The sketchbooks also reveal Turner's practical concerns, showing how the artist from working-class roots used his notebooks not just for drawing but for financial planning, including strategies for reducing prices of unsold paintings—a concern wealthier, establishment artists wouldn't have shared.
Contemporary Relevance and Environmental Awareness
The documentary identifies striking contemporary relevance in Turner's later work, particularly his understanding of human impact on the environment.

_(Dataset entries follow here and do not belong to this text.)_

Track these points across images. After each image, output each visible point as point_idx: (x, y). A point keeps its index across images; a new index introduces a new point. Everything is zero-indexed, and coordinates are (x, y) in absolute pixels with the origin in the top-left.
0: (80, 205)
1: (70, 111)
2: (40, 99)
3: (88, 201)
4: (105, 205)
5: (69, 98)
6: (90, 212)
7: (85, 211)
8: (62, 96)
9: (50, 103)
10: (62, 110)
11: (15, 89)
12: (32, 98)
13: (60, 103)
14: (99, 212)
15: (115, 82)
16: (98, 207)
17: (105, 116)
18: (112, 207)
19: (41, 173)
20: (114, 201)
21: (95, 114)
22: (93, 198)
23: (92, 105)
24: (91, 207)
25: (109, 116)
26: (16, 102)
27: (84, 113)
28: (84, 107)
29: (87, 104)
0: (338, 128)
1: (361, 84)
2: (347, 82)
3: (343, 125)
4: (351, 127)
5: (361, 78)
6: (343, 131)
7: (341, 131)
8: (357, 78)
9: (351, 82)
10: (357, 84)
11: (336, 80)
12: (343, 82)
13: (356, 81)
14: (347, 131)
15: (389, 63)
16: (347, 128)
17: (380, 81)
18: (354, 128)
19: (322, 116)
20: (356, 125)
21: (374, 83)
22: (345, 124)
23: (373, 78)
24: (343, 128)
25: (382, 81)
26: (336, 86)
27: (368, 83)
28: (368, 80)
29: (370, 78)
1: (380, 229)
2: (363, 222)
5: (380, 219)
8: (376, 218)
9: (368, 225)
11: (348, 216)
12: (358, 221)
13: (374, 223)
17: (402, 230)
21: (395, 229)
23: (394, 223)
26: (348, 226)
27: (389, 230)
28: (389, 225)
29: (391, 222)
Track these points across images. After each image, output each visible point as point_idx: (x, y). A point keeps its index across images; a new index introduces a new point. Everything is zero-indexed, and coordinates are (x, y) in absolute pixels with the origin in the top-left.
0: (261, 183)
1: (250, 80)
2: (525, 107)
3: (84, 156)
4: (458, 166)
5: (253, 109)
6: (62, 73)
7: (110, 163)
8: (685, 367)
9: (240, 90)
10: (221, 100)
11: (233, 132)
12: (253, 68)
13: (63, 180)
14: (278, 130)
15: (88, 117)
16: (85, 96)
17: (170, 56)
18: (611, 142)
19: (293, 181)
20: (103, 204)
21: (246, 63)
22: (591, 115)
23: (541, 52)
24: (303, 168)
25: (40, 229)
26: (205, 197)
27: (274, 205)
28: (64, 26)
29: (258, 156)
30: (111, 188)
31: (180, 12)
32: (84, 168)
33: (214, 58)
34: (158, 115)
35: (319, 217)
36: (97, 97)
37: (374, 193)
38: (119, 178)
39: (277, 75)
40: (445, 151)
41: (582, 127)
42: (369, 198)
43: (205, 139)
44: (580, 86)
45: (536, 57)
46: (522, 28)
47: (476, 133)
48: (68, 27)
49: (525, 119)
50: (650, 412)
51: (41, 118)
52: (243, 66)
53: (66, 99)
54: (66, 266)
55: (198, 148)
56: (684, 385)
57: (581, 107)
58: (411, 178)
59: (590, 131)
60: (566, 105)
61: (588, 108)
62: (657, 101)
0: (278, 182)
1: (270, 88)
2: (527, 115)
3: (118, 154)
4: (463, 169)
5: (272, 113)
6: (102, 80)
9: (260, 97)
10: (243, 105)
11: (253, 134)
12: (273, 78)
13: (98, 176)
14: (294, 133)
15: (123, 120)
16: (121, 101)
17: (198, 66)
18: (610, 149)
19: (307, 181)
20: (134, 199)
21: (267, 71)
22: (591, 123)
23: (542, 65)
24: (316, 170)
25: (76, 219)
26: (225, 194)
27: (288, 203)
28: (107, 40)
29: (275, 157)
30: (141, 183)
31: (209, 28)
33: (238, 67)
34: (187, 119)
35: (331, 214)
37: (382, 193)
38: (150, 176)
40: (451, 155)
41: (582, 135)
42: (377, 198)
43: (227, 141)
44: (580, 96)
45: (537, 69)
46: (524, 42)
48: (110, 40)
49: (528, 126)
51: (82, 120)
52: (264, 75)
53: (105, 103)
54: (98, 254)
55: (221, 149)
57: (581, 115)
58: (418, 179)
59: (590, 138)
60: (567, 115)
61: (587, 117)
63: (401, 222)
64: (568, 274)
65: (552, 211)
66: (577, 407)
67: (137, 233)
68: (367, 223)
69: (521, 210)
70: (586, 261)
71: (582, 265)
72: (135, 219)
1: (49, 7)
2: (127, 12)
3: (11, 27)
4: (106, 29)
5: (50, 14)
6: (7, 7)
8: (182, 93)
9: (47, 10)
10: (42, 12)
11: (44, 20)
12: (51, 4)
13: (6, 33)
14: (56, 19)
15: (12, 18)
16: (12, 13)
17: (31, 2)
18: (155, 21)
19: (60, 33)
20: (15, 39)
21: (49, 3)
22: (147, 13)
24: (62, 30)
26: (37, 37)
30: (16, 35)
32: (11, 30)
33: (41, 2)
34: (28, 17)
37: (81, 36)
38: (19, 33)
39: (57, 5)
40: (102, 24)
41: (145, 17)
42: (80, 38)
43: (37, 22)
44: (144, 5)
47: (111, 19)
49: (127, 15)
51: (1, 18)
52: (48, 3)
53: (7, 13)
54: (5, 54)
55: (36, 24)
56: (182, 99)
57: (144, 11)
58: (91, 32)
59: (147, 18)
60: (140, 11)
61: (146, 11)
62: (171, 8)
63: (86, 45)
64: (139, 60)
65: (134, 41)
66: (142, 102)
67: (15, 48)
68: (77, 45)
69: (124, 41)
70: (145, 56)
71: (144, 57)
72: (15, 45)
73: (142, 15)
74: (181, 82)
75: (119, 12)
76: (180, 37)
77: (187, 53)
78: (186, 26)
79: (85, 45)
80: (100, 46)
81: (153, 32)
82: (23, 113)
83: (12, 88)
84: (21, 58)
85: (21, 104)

While he didn't conceptualise climate change as we do today, Turner recognised that the Industrial Revolution represented a human-made force powerful enough to taint nature's sublime beauty.
Chris Packham, emerging as the documentary's standout contributor, observes: "This is where we start to brutalise nature... what was his final mission with those paintings? Was he saying, progress at your peril?"
Though some celebrity contributions prove less enlightening—Ronnie Wood's commentary on Turner's 1806 masterpiece Fall of the Rhine at Schaffhausen as "the epitome of drama. It's very dramatic" likely won't see the Tate commissioning him for exhibition pamphlets—the inclusion of diverse voices adds valuable perspectives.
Packham's enthusiasm for how Turner's Alpine travels transformed his perception of nature proves particularly illuminating: "He's enthralled by that rawness of nature, its uncontrollability, its supreme power, and before it our imperceptible nothingness. This defined the sublime for him."
The documentary successfully balances accessibility with analytical depth, serving both Turner novices and experts while potentially inspiring viewers to visit Turner exhibitions with fresh eyes.
Turner: The Secret Sketchbooks aired on BBC Two and is currently available on BBC iPlayer.